UW News

August 21, 2008

‘Rising from Ruins’: UW filmmaker traces recovery struggle

Bruce Foret has spent the three years since Hurricane Katrina struggling to rebuild Oak Street Hardware in New Orleans. But the anniversary of Katrina this month finds Foret and other small businesses in the city facing another threat: big-box stores either rebuilding or coming to the city, subsidized by tax breaks.

Hanson Hosein, a UW communication professor and independent filmmaker, documents in his new film the risks small business owners took in resurrecting their neighborhoods and the threats they now face. Independent America: Rising from Ruins debuts Aug. 30 at We Are the Ones We’ve Been Waiting For, a symposium sponsored by The New Orleans Institute, which focuses on innovative ways to restore the city. The film trailer is available at: http://www.independentamericafilm.com. It is also available on YouTube and in high definition on Vimeo.

Hosein has spent weeks preparing for the debut, and is anxious. At his Web site, (http://www.independentamerica.net) he says, “Editing a scriptless, narration-free documentary is like playing death match chess — with yourself.”

Hosein interviewed dozens of people for the film. On camera in Oak Street Hardware, for example, Hosein talks with Foret, whose business has been in place since 1929. Small businesses were the ones who resurrected New Orleans neighborhoods after Katrina Foret says, but the storm and its aftermath damaged his business more than anticipated. Government authorities seem more focused on large businesses than small ones, Foret says. “They’ve forgotten about us when we’ve in business for so many more years.”

Later in the film, Naomi Klein, author of Shock Doctrine, says tax subsidies encourage big-box stores to open in New Orleans but that the Bush administration is using the subsidies “as payback and a legalized form of bribery.”

Klein is followed by Dana Eness of staylocal.org, a New Orleans initiative encouraging economic growth via small businesses. She says why not spread the government money around; give some to local businesses.
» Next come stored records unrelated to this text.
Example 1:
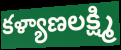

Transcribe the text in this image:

కళ్యాణలక్ష్మి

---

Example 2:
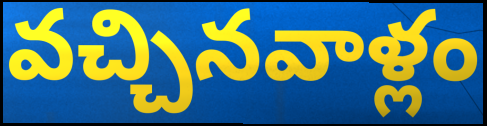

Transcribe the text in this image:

వచ్చినవాళ్లం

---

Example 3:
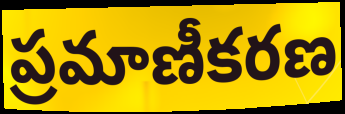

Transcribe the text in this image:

ప్రమాణీకరణ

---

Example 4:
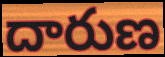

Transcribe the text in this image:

దారుణ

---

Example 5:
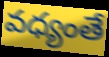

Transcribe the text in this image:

వధ్యంతే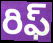
రిఫ్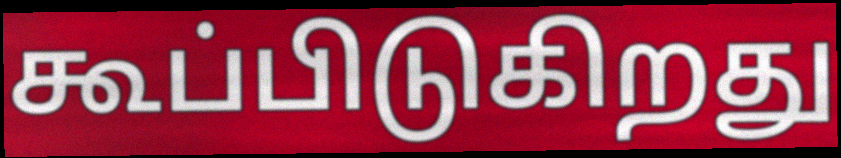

Independent America: Rising from Ruins follows Hosein and his wife Heather Hughes’ 2005 documentary, Independent America: The Two-Lane Search for Mom & Pop. The couple traveled 13,000 miles through 32 states in 52 days, recording how small businesses, either by themselves or together with community leaders and similar businesses, carve places in a world where big chain stores make big footprints.

But the film also makes room for those who want large chains. Hosein and Hughes filmed residents of Flagstaff, Ariz., who fiercely defended, indeed encouraged Wal-Mart to build a new store in their city, saying it’s part of free enterprise and keeping the local economy healthy.

On the road, Hughes and Hosein followed two rules: No interstates, only two-lane highways or country roads, and no chain outfits such as Wal-Mart, Best Western or McDonald’s. Ironically, the couple point out, chains such as Starbucks, Borders and Wal-Mart each started with one privately owned store.

Hosein and Hughes financed, produced and distributed The Two-Lane Search themselves. Word-of-mouth distribution eventually led to clips featured on Yahoo, which led to attention from USA Today, Business Week, ABC News and National Public Radio. It’s a bottoms-up method of distribution gaining traction among independent filmmakers.

At the UW, Hosein is director of the Master in Communication Digital Media program. He was a correspondent for CBC News and a Middle East producer and online correspondent for NBC. He won an Emmy award for his NBC Nightly News coverage of the fall of Kosovo. Hughes was an anchor for CHBC Television in British Columbia.

Independent America: Rising from Ruins will be broadcast on Canada’s Super Channel in November. Hosein and Hughes are also talking with other broadcasters, including NHK, the Japanese public broadcasting company.